ACTION ITEM
Output all the data below verbatim.

--- RECORDS FOR THIS EXERCISE Enclosed Below ---

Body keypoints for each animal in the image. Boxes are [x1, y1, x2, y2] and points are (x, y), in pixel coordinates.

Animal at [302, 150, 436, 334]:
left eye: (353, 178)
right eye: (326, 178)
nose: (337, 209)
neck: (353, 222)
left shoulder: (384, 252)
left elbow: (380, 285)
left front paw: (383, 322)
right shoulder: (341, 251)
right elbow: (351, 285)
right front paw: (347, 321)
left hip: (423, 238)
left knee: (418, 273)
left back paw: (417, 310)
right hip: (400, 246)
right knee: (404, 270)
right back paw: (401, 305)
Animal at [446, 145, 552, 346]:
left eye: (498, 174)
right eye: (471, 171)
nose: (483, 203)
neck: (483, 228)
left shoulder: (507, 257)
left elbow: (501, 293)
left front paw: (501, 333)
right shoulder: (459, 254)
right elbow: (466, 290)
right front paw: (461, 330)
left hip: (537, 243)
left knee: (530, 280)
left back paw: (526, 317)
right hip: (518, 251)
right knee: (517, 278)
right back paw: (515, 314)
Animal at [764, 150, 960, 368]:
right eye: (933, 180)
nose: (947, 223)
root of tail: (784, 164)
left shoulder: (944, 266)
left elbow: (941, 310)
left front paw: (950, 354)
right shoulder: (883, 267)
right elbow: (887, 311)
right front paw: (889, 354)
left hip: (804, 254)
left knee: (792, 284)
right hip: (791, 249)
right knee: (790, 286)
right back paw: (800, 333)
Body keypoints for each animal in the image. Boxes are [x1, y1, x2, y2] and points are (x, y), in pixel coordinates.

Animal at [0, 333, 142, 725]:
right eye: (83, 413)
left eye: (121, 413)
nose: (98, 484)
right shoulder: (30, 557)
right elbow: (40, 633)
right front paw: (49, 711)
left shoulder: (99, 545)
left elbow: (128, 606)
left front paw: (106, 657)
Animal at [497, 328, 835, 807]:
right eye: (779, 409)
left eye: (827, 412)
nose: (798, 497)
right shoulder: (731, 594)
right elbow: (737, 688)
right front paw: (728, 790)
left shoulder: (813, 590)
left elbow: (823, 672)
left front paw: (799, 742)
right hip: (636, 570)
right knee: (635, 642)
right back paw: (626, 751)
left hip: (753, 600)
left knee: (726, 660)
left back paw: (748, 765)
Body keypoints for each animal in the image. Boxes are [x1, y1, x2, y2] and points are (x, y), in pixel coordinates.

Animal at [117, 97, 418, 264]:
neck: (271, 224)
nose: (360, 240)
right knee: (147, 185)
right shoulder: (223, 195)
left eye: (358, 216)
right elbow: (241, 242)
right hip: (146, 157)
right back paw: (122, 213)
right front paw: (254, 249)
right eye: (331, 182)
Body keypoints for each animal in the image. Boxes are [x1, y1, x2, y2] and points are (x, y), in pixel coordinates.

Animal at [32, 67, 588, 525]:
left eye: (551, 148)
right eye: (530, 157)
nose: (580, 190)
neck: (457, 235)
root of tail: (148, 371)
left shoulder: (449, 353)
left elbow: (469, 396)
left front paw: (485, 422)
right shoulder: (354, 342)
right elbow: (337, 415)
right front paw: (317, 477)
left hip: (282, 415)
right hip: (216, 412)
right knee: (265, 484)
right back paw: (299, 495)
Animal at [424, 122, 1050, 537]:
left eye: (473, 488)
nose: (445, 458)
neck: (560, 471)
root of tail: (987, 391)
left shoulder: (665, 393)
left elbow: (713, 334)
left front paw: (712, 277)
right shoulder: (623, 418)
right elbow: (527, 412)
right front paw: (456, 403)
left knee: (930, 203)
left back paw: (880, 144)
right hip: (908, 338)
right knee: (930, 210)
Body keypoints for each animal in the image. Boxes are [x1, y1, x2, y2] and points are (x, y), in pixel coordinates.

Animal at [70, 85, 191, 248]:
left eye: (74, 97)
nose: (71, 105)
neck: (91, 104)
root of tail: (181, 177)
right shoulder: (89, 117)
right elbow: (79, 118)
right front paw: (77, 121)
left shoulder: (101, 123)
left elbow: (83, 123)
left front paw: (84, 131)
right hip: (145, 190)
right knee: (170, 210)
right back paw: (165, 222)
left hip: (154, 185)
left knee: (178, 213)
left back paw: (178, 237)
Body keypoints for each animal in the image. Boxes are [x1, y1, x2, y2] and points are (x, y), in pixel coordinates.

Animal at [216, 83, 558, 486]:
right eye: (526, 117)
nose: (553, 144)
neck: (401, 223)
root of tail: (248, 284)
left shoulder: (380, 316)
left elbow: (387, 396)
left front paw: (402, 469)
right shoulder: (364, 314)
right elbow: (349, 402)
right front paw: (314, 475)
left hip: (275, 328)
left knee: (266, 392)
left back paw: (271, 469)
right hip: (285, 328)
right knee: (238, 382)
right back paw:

--- End of Enclosed RECORDS FOR THIS EXERCISE ---

EXERCISE RESULT
Body keypoints for each animal in the image. Boxes are [x1, y1, x2, y2] and points are (x, y), in pixel coordinates.

Animal at [302, 150, 436, 334]:
left eye: (353, 178)
right eye: (326, 178)
nose: (337, 209)
neck: (353, 222)
left shoulder: (384, 252)
left elbow: (380, 285)
left front paw: (383, 322)
right shoulder: (341, 251)
right elbow: (351, 285)
right front paw: (347, 321)
left hip: (423, 238)
left knee: (418, 273)
left back paw: (417, 310)
right hip: (400, 246)
right knee: (404, 270)
right back paw: (401, 305)
Animal at [446, 145, 552, 346]:
left eye: (498, 174)
right eye: (471, 171)
nose: (483, 203)
neck: (483, 228)
left shoulder: (507, 257)
left elbow: (501, 293)
left front paw: (501, 333)
right shoulder: (459, 254)
right elbow: (466, 290)
right front paw: (461, 330)
left hip: (537, 243)
left knee: (530, 280)
left back paw: (526, 317)
right hip: (518, 251)
right knee: (517, 278)
right back paw: (515, 314)
Animal at [764, 150, 960, 368]:
right eye: (933, 180)
nose: (947, 223)
root of tail: (784, 164)
left shoulder: (944, 266)
left elbow: (941, 310)
left front paw: (950, 354)
right shoulder: (883, 267)
right elbow: (887, 311)
right front paw: (889, 354)
left hip: (804, 254)
left knee: (792, 284)
right hip: (791, 249)
right knee: (790, 286)
right back paw: (800, 333)
Body keypoints for each animal in the image. Boxes are [x1, y1, x2, y2] and points are (x, y), in pixel coordinates.

Animal at [0, 333, 142, 725]:
right eye: (83, 413)
left eye: (121, 413)
nose: (98, 484)
right shoulder: (30, 557)
right elbow: (40, 633)
right front paw: (49, 711)
left shoulder: (99, 545)
left elbow: (128, 606)
left front paw: (106, 657)
Animal at [497, 328, 835, 807]:
right eye: (779, 409)
left eye: (827, 412)
nose: (798, 497)
right shoulder: (731, 594)
right elbow: (737, 688)
right front paw: (728, 790)
left shoulder: (813, 590)
left elbow: (823, 672)
left front paw: (799, 742)
right hip: (636, 570)
right knee: (635, 642)
right back paw: (626, 751)
left hip: (753, 600)
left knee: (726, 660)
left back paw: (748, 765)
Body keypoints for each animal in the image. Boxes are [x1, y1, x2, y2] and points are (x, y), in pixel coordinates.

Animal at [117, 97, 418, 264]:
neck: (271, 224)
nose: (360, 240)
right knee: (147, 185)
right shoulder: (223, 195)
left eye: (358, 216)
right elbow: (241, 242)
right hip: (146, 157)
right back paw: (122, 213)
right front paw: (254, 249)
right eye: (331, 182)
Body keypoints for each animal in the image. Boxes are [x1, y1, x2, y2] and points are (x, y), in pixel coordinates.

Animal at [32, 67, 588, 525]:
left eye: (551, 148)
right eye: (530, 157)
nose: (580, 190)
neck: (457, 235)
root of tail: (148, 371)
left shoulder: (449, 353)
left elbow: (469, 396)
left front paw: (485, 422)
right shoulder: (354, 342)
right elbow: (337, 415)
right front paw: (317, 477)
left hip: (282, 415)
right hip: (216, 412)
right knee: (265, 484)
right back paw: (299, 495)
Animal at [424, 122, 1050, 537]:
left eye: (473, 488)
nose: (445, 458)
neck: (560, 471)
root of tail: (987, 391)
left shoulder: (665, 393)
left elbow: (713, 334)
left front paw: (712, 277)
right shoulder: (623, 418)
right elbow: (527, 412)
right front paw: (456, 403)
left knee: (930, 203)
left back paw: (880, 144)
right hip: (908, 338)
right knee: (930, 210)
Body keypoints for each animal in the image. Boxes are [x1, y1, x2, y2] and points are (x, y), in pixel coordinates.

Animal at [70, 85, 191, 248]:
left eye: (74, 97)
nose: (71, 105)
neck: (91, 104)
root of tail: (181, 177)
right shoulder: (89, 117)
right elbow: (79, 118)
right front paw: (77, 121)
left shoulder: (101, 123)
left elbow: (83, 123)
left front paw: (84, 131)
right hip: (145, 190)
right knee: (170, 210)
right back paw: (165, 222)
left hip: (154, 185)
left knee: (178, 213)
left back paw: (178, 237)
Body keypoints for each animal in the image. Boxes are [x1, y1, x2, y2] and points are (x, y), in pixel coordinates.

Animal at [216, 83, 558, 486]:
right eye: (526, 117)
nose: (553, 144)
neck: (401, 223)
root of tail: (248, 284)
left shoulder: (380, 316)
left elbow: (387, 396)
left front paw: (402, 469)
right shoulder: (364, 314)
right elbow: (349, 402)
right front paw: (314, 475)
left hip: (275, 328)
left knee: (266, 392)
left back paw: (271, 469)
right hip: (285, 328)
right knee: (238, 382)
right back paw:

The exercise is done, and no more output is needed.